HRVOJE JURIĆ talks about the first leg of his record-breaking attempt.

Q: Hrovje, what were the top three difficulties you faced during the first leg of your round-the-world record ride?

I guess they would be sleep, fear of being crushed to death, and the terrible roads. The Guinness Record rules were pretty simple. Keep going east or keep going west until you arrive back where you started! I decided to go east. That meant that my first leg would be from the Giant store in Zagreb to Valdivostock, on the other side of Russia. This was the longest and toughest part of the whole venture, so I decided to tackle it first while I was fresh. I’m glad I did. I’ve been doing massive adventure rides for years, but this one turned out to be really tough, even for me.

But one thing I hadn’t factored in was the time zone changes. I lost an hour of sleep every few days. Sleep is so important for recovery, and losing too much sleep was not good. I tried to solve the problem by cycling faster and taking more short breaks during the day. Another tough challenge was the awful roads.

There's only one sealed road connecting St Petersburg, Moscow and Vladivostok. That’s around 10,000 kilometers. And I had to share it with huge trucks tearing past me inches from my ear every few minutes. It was really dangerous and exhausting. If I hit even one big bump on the road at the wrong time… Well, you know, that would be it.

During a certain part of the road that lasted around 3,600 kilometers, there were endless hills, one after the other up and down. It was really brutal.

And lastly there was all the vast empty space in Russia. For instance, the 2,059 kilometers between Chita and Kabarovsk, you would find just a couple of tiny villages along the way.

Q: Did you ever think about quitting?

Almost every day!  But that’s normal. I’ve experienced it before. When you’re exhausted, lacking sleep, and your legs, back, and shoulders are aching, your mind starts to play tricks. And then there were all those scary trucks roaring past all the time. But you have to just grit your teeth and get through it. Easy to say but hard to do.

Q: What were the main challenges you faced in getting ready for this ride?

Conquering my mind, moving out of my comfort zone, and sacrificing my personal life. There are daily immediate challenges: the hills and the mileage you face every day. You conquer them and it’s over. The really tough challenge is conditioning yourself month after month, and year after year without an immediate goal right in front of you.

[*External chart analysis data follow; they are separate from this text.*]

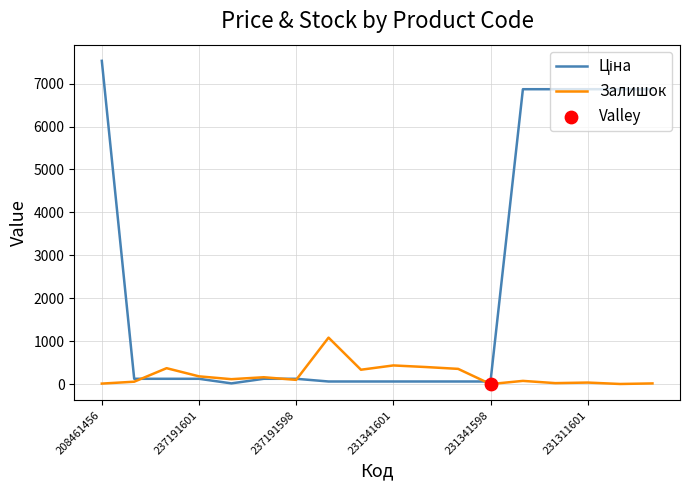

At how many categories does at least one series exceed 3855?

6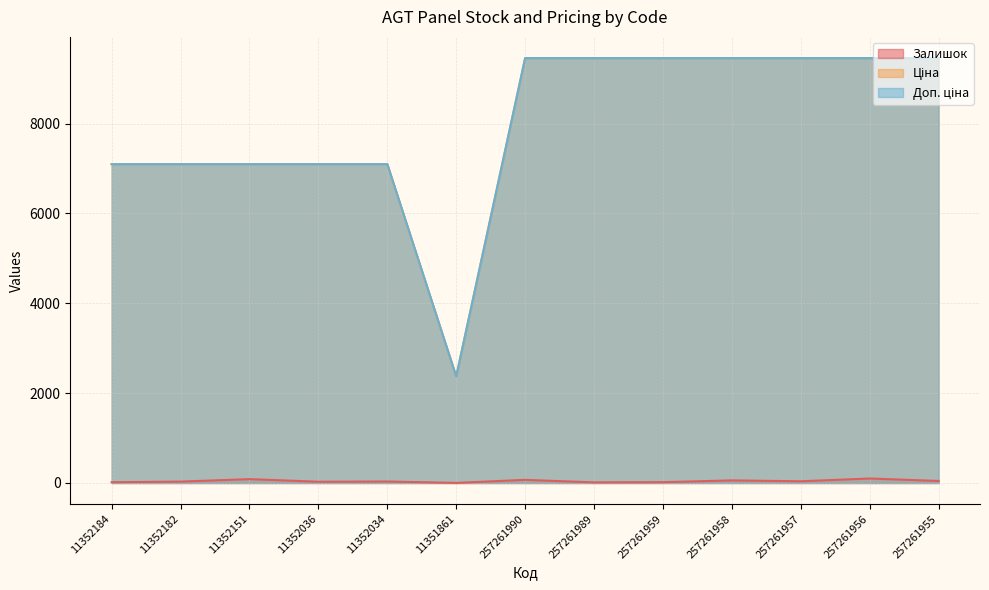

Rank the series at 257261990 from highest to lowest value.

Ціна, Доп. ціна, Залишок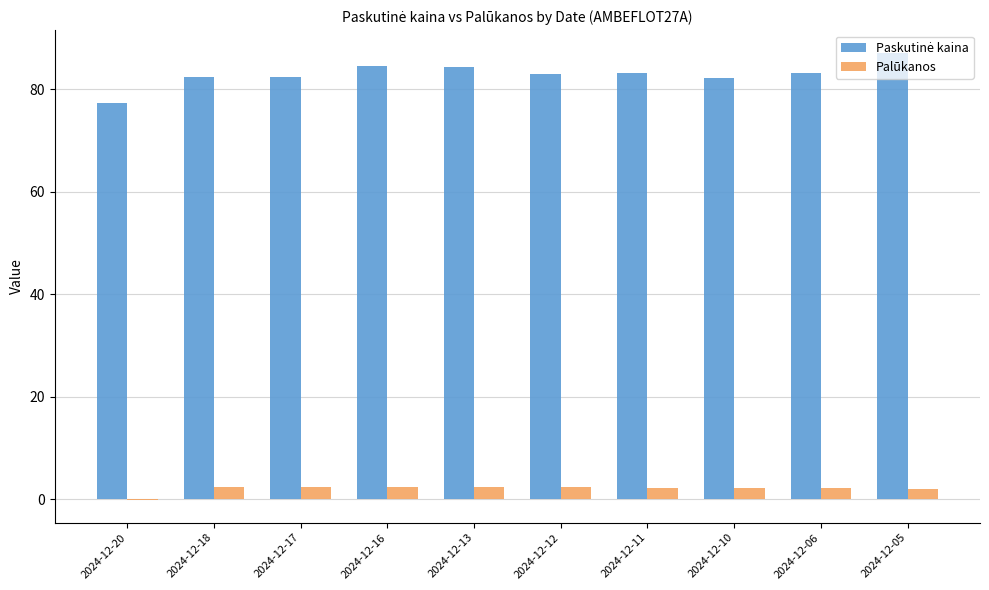

Count the number of data series in this chart.

2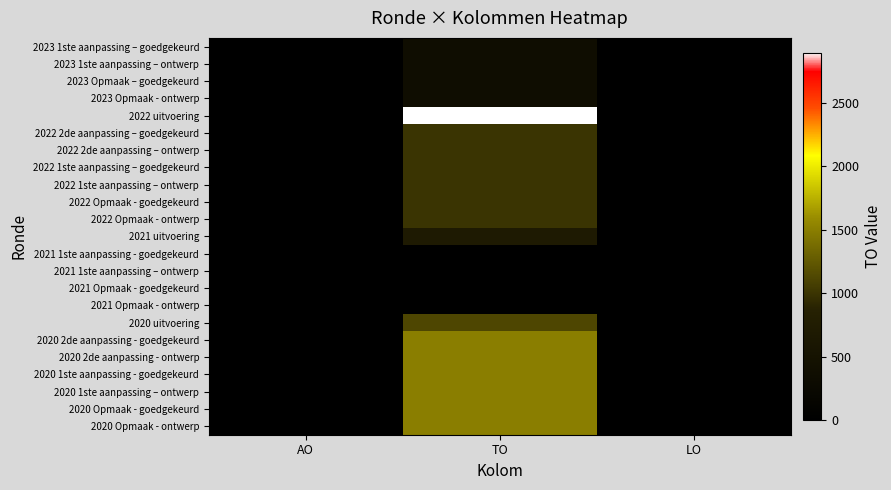

Reading left to right, extract all data points from this chart.

2023 1ste aanpassing – goedgekeurd: AO=0	TO=346	LO=0
2023 1ste aanpassing – ontwerp: AO=0	TO=346	LO=0
2023 Opmaak – goedgekeurd: AO=0	TO=346	LO=0
2023 Opmaak - ontwerp: AO=0	TO=346	LO=0
2022 uitvoering: AO=0	TO=2896	LO=0
2022 2de aanpassing – goedgekeurd: AO=0	TO=997	LO=0
2022 2de aanpassing – ontwerp: AO=0	TO=997	LO=0
2022 1ste aanpassing – goedgekeurd: AO=0	TO=997	LO=0
2022 1ste aanpassing – ontwerp: AO=0	TO=997	LO=0
2022 Opmaak - goedgekeurd: AO=0	TO=997	LO=0
2022 Opmaak - ontwerp: AO=0	TO=997	LO=0
2021 uitvoering: AO=0	TO=703	LO=0
2021 1ste aanpassing - goedgekeurd: AO=0	TO=0	LO=0
2021 1ste aanpassing – ontwerp: AO=0	TO=0	LO=0
2021 Opmaak - goedgekeurd: AO=0	TO=0	LO=0
2021 Opmaak - ontwerp: AO=0	TO=0	LO=0
2020 uitvoering: AO=0	TO=1125	LO=0
2020 2de aanpassing - goedgekeurd: AO=0	TO=1500	LO=0
2020 2de aanpassing - ontwerp: AO=0	TO=1500	LO=0
2020 1ste aanpassing - goedgekeurd: AO=0	TO=1500	LO=0
2020 1ste aanpassing – ontwerp: AO=0	TO=1500	LO=0
2020 Opmaak - goedgekeurd: AO=0	TO=1500	LO=0
2020 Opmaak - ontwerp: AO=0	TO=1500	LO=0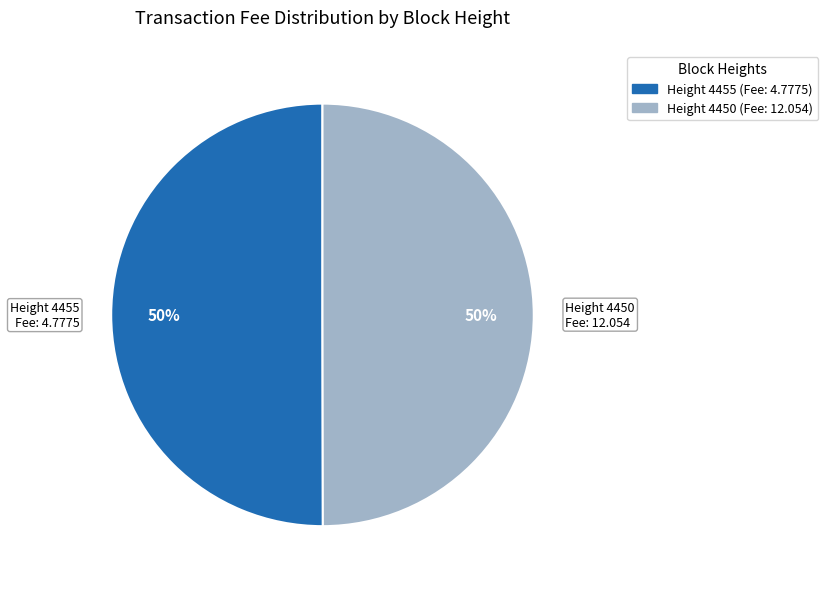

How many slices are in this pie chart?

2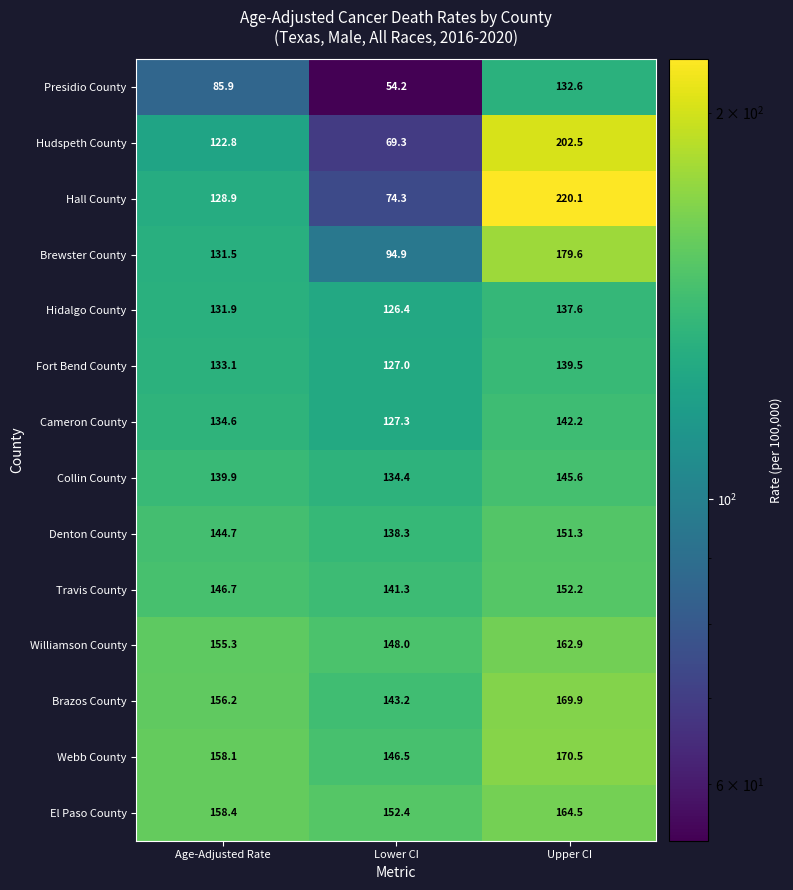

True or false: El Paso County has a value of 164.5 at Upper CI.

True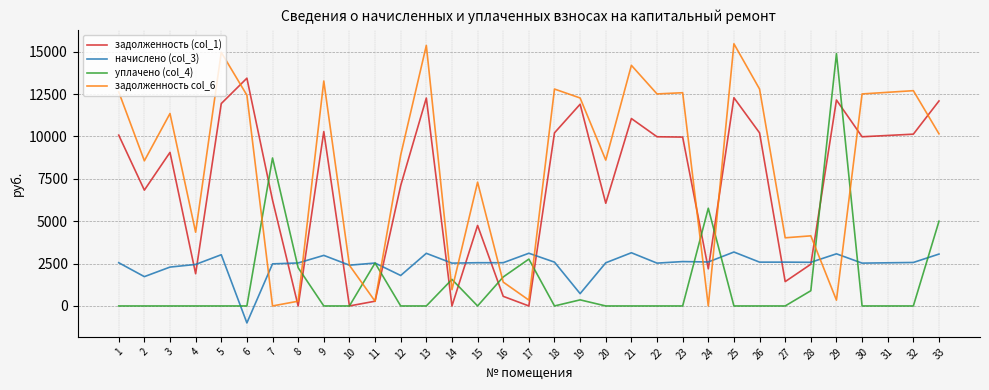

What is the total value across all series at 7?

17461.3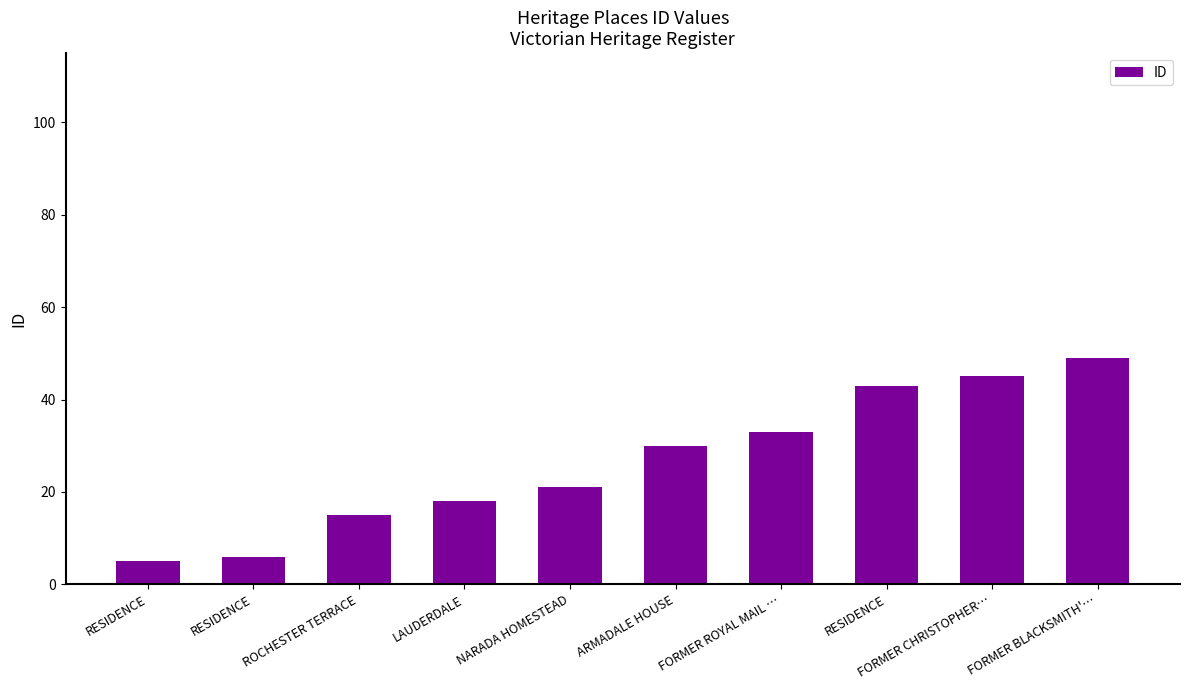

What is the difference between the maximum and minimum values?

44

My mind, my thoughts, my ideas and all the limits that I'm trying to push. It took me years to get myself mentally and emotionally prepared.

Every trip, and every kilometer of unknown road will change you. But after years and years of that lifestyle you will finally realize who you really are and come out stronger.

Q: Please tell us about some of your most special moments from the first leg of your journey.

Close to the border of Kazakhstan I met a Russian guy who was also on a major bike ride. And he also happened to be riding on a Giant bike!

I always stop and talk with other travellers. So we shared our experiences. He didn’t have a particular goal in mind.  He just wanted to part from his home, his village and his people to remove prejudices wherever he went, and he was ready to work hard for that.

I remember he said to me, “I respect you and your crazy idea to cycle 300 kilometers every day, even with an E-bike. I think we have the same goals, we’re just using different tools. Every day when we learn something new, is a good day, especially if we fail and get back up again. So we need to keep moving, keep learning and become a better person every day. That's the sense of cycling, of travelling. That’s what cycling, travelling, and life is about.”

We became good friends on Facebook and we’re still in touch. He changed his route and now plans to go to Vladivostok. I think he's somewhere in Mongolia now, maybe cycling to the Gobi Desert or going to China. He’s on a journey with a goal, just like me.

One of the craziest people I met was a guy from Yakutsk, which is the capital of the Sakha Republic. He was walking to Moscow! He had started 6 months before I met him and his plan was to reach Moscow within three years.

He had no money, food, or any other supplies. He said he walked “for freedom.” Most of the time when he stopped, locals would take care of him with food, water, and accommodation. But when I asked him, “What do you mean when you say you are walking for freedom?” he said, “I’ve been living in Russia all my life and freedom has never been so hidden. We have mouths but we’re not allowed to speak. We have eyes but we’re forbidden to see the truth. My father and grandfather both fought in wars and fought for freedom. They sacrificed their lives, but for what? Surely not for nothing? My mission is to help people open their minds. And I'm ready to sacrifice my life for that.” I was so impressed by this guy.